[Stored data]
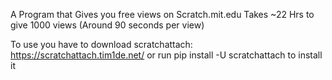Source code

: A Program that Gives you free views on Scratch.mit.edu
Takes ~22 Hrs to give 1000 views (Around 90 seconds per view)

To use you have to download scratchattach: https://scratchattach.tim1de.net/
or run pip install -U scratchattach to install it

*Written task*.
Could you turn the rows above into a JSON list of strings, one string per line, with blank lines dropped and the picture left out?

*Answer section*.
[
  "Source code",
  ": A Program that Gives you free views on Scratch.mit.edu",
  "Takes ~22 Hrs to give 1000 views (Around 90 seconds per view)",
  "To use you have to download scratchattach: https://scratchattach.tim1de.net/",
  "or run pip install -U scratchattach to install it"
]